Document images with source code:

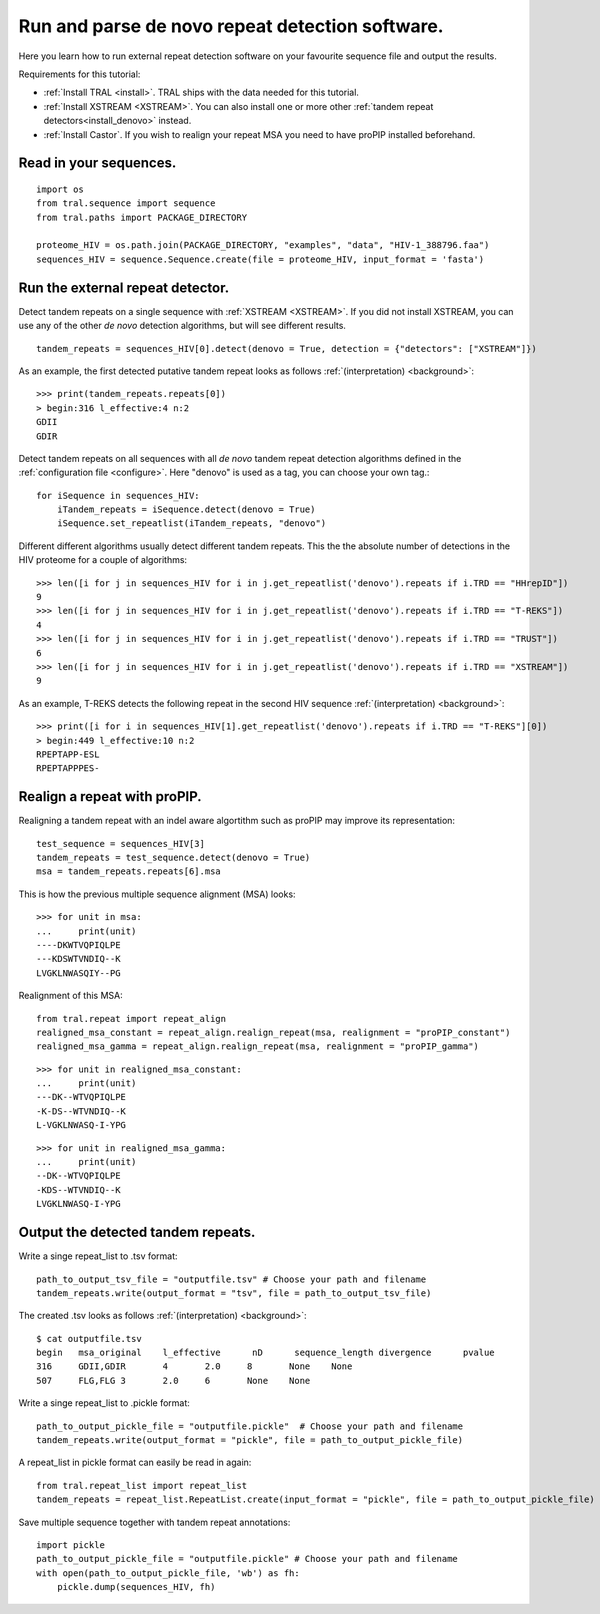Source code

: .. _denovo:

Run and parse de novo repeat detection software.
================================================

Here you learn how to run external repeat detection software on your favourite sequence
file and output the results.

Requirements for this tutorial:

- :ref:`Install TRAL <install>`. TRAL ships with the data needed for this tutorial.
- :ref:`Install XSTREAM <XSTREAM>`. You can also install one or more other :ref:`tandem repeat detectors<install_denovo>` instead.
- :ref:`Install Castor`. If you wish to realign your repeat MSA you need to have proPIP installed beforehand.

.. todo:: write section to install castor with aligner proPIP


Read in your sequences.
-----------------------

::

    import os
    from tral.sequence import sequence
    from tral.paths import PACKAGE_DIRECTORY

    proteome_HIV = os.path.join(PACKAGE_DIRECTORY, "examples", "data", "HIV-1_388796.faa")
    sequences_HIV = sequence.Sequence.create(file = proteome_HIV, input_format = 'fasta')



Run the external repeat detector.
---------------------------------

Detect tandem repeats on a single sequence with :ref:`XSTREAM <XSTREAM>`. If you did not
install XSTREAM, you can use any of the other *de novo* detection algorithms, but will see
different results.
::

    tandem_repeats = sequences_HIV[0].detect(denovo = True, detection = {"detectors": ["XSTREAM"]})


As an example, the first detected putative tandem repeat looks as follows :ref:`(interpretation) <background>`::

    >>> print(tandem_repeats.repeats[0])
    > begin:316 l_effective:4 n:2
    GDII
    GDIR



Detect tandem repeats on all sequences with all *de novo* tandem repeat detection algorithms
defined in the :ref:`configuration file <configure>`. Here "denovo" is used as a tag, you can choose your own tag.::

    for iSequence in sequences_HIV:
        iTandem_repeats = iSequence.detect(denovo = True)
        iSequence.set_repeatlist(iTandem_repeats, "denovo")


Different different algorithms usually detect different tandem repeats. This the the
absolute number of detections in the HIV proteome for a couple of algorithms::

    >>> len([i for j in sequences_HIV for i in j.get_repeatlist('denovo').repeats if i.TRD == "HHrepID"])
    9
    >>> len([i for j in sequences_HIV for i in j.get_repeatlist('denovo').repeats if i.TRD == "T-REKS"])
    4
    >>> len([i for j in sequences_HIV for i in j.get_repeatlist('denovo').repeats if i.TRD == "TRUST"])
    6
    >>> len([i for j in sequences_HIV for i in j.get_repeatlist('denovo').repeats if i.TRD == "XSTREAM"])
    9


As an example, T-REKS detects the following repeat in the second HIV sequence :ref:`(interpretation) <background>`::

    >>> print([i for i in sequences_HIV[1].get_repeatlist('denovo').repeats if i.TRD == "T-REKS"][0])
    > begin:449 l_effective:10 n:2
    RPEPTAPP-ESL
    RPEPTAPPPES-

Realign a repeat with proPIP.
-----------------------------
Realigning a tandem repeat with an indel aware algortithm such as proPIP may improve its representation::

	test_sequence = sequences_HIV[3]
	tandem_repeats = test_sequence.detect(denovo = True)
	msa = tandem_repeats.repeats[6].msa

This is how the previous multiple sequence alignment (MSA) looks::

	>>> for unit in msa:
	...     print(unit)
	----DKWTVQPIQLPE
	---KDSWTVNDIQ--K
	LVGKLNWASQIY--PG
	
Realignment of this MSA::

	from tral.repeat import repeat_align
	realigned_msa_constant = repeat_align.realign_repeat(msa, realignment = "proPIP_constant")
	realigned_msa_gamma = repeat_align.realign_repeat(msa, realignment = "proPIP_gamma")

::

	>>> for unit in realigned_msa_constant:
	...     print(unit) 
	---DK--WTVQPIQLPE
	-K-DS--WTVNDIQ--K
	L-VGKLNWASQ-I-YPG

::

	>>> for unit in realigned_msa_gamma:
	...     print(unit)  
	--DK--WTVQPIQLPE
	-KDS--WTVNDIQ--K
	LVGKLNWASQ-I-YPG




Output the detected tandem repeats.
-----------------------------------

Write a singe repeat_list to .tsv format::

    path_to_output_tsv_file = "outputfile.tsv" # Choose your path and filename
    tandem_repeats.write(output_format = "tsv", file = path_to_output_tsv_file)


The created .tsv looks as follows :ref:`(interpretation) <background>`::

    $ cat outputfile.tsv
    begin   msa_original    l_effective      nD      sequence_length divergence      pvalue
    316     GDII,GDIR       4       2.0     8       None    None
    507     FLG,FLG 3       2.0     6       None    None


Write a singe repeat_list to .pickle format::

    path_to_output_pickle_file = "outputfile.pickle"  # Choose your path and filename
    tandem_repeats.write(output_format = "pickle", file = path_to_output_pickle_file)


A repeat_list in pickle format can easily be read in again::

    from tral.repeat_list import repeat_list
    tandem_repeats = repeat_list.RepeatList.create(input_format = "pickle", file = path_to_output_pickle_file)


Save multiple sequence together with tandem repeat annotations::

    import pickle
    path_to_output_pickle_file = "outputfile.pickle" # Choose your path and filename
    with open(path_to_output_pickle_file, 'wb') as fh:
        pickle.dump(sequences_HIV, fh)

Instructions to follow: Write out each entry exactly as given, but skip the pictures.

Completed task:
Source code

: .. _denovo:

Run and parse de novo repeat detection software.
================================================

Here you learn how to run external repeat detection software on your favourite sequence
file and output the results.

Requirements for this tutorial:

- :ref:`Install TRAL <install>`. TRAL ships with the data needed for this tutorial.
- :ref:`Install XSTREAM <XSTREAM>`. You can also install one or more other :ref:`tandem repeat detectors<install_denovo>` instead.
- :ref:`Install Castor`. If you wish to realign your repeat MSA you need to have proPIP installed beforehand.

.. todo:: write section to install castor with aligner proPIP


Read in your sequences.
-----------------------

::

    import os
    from tral.sequence import sequence
    from tral.paths import PACKAGE_DIRECTORY

    proteome_HIV = os.path.join(PACKAGE_DIRECTORY, "examples", "data", "HIV-1_388796.faa")
    sequences_HIV = sequence.Sequence.create(file = proteome_HIV, input_format = 'fasta')



Run the external repeat detector.
---------------------------------

Detect tandem repeats on a single sequence with :ref:`XSTREAM <XSTREAM>`. If you did not
install XSTREAM, you can use any of the other *de novo* detection algorithms, but will see
different results.
::

    tandem_repeats = sequences_HIV[0].detect(denovo = True, detection = {"detectors": ["XSTREAM"]})


As an example, the first detected putative tandem repeat looks as follows :ref:`(interpretation) <background>`::

    >>> print(tandem_repeats.repeats[0])
    > begin:316 l_effective:4 n:2
    GDII
    GDIR



Detect tandem repeats on all sequences with all *de novo* tandem repeat detection algorithms
defined in the :ref:`configuration file <configure>`. Here "denovo" is used as a tag, you can choose your own tag.::

    for iSequence in sequences_HIV:
        iTandem_repeats = iSequence.detect(denovo = True)
        iSequence.set_repeatlist(iTandem_repeats, "denovo")


Different different algorithms usually detect different tandem repeats. This the the
absolute number of detections in the HIV proteome for a couple of algorithms::

    >>> len([i for j in sequences_HIV for i in j.get_repeatlist('denovo').repeats if i.TRD == "HHrepID"])
    9
    >>> len([i for j in sequences_HIV for i in j.get_repeatlist('denovo').repeats if i.TRD == "T-REKS"])
    4
    >>> len([i for j in sequences_HIV for i in j.get_repeatlist('denovo').repeats if i.TRD == "TRUST"])
    6
    >>> len([i for j in sequences_HIV for i in j.get_repeatlist('denovo').repeats if i.TRD == "XSTREAM"])
    9


As an example, T-REKS detects the following repeat in the second HIV sequence :ref:`(interpretation) <background>`::

    >>> print([i for i in sequences_HIV[1].get_repeatlist('denovo').repeats if i.TRD == "T-REKS"][0])
    > begin:449 l_effective:10 n:2
    RPEPTAPP-ESL
    RPEPTAPPPES-

Realign a repeat with proPIP.
-----------------------------
Realigning a tandem repeat with an indel aware algortithm such as proPIP may improve its representation::

	test_sequence = sequences_HIV[3]
	tandem_repeats = test_sequence.detect(denovo = True)
	msa = tandem_repeats.repeats[6].msa

This is how the previous multiple sequence alignment (MSA) looks::

	>>> for unit in msa:
	...     print(unit)
	----DKWTVQPIQLPE
	---KDSWTVNDIQ--K
	LVGKLNWASQIY--PG
	
Realignment of this MSA::

	from tral.repeat import repeat_align
	realigned_msa_constant = repeat_align.realign_repeat(msa, realignment = "proPIP_constant")
	realigned_msa_gamma = repeat_align.realign_repeat(msa, realignment = "proPIP_gamma")

::

	>>> for unit in realigned_msa_constant:
	...     print(unit) 
	---DK--WTVQPIQLPE
	-K-DS--WTVNDIQ--K
	L-VGKLNWASQ-I-YPG

::

	>>> for unit in realigned_msa_gamma:
	...     print(unit)  
	--DK--WTVQPIQLPE
	-KDS--WTVNDIQ--K
	LVGKLNWASQ-I-YPG




Output the detected tandem repeats.
-----------------------------------

Write a singe repeat_list to .tsv format::

    path_to_output_tsv_file = "outputfile.tsv" # Choose your path and filename
    tandem_repeats.write(output_format = "tsv", file = path_to_output_tsv_file)


The created .tsv looks as follows :ref:`(interpretation) <background>`::

    $ cat outputfile.tsv
    begin   msa_original    l_effective      nD      sequence_length divergence      pvalue
    316     GDII,GDIR       4       2.0     8       None    None
    507     FLG,FLG 3       2.0     6       None    None


Write a singe repeat_list to .pickle format::

    path_to_output_pickle_file = "outputfile.pickle"  # Choose your path and filename
    tandem_repeats.write(output_format = "pickle", file = path_to_output_pickle_file)


A repeat_list in pickle format can easily be read in again::

    from tral.repeat_list import repeat_list
    tandem_repeats = repeat_list.RepeatList.create(input_format = "pickle", file = path_to_output_pickle_file)


Save multiple sequence together with tandem repeat annotations::

    import pickle
    path_to_output_pickle_file = "outputfile.pickle" # Choose your path and filename
    with open(path_to_output_pickle_file, 'wb') as fh:
        pickle.dump(sequences_HIV, fh)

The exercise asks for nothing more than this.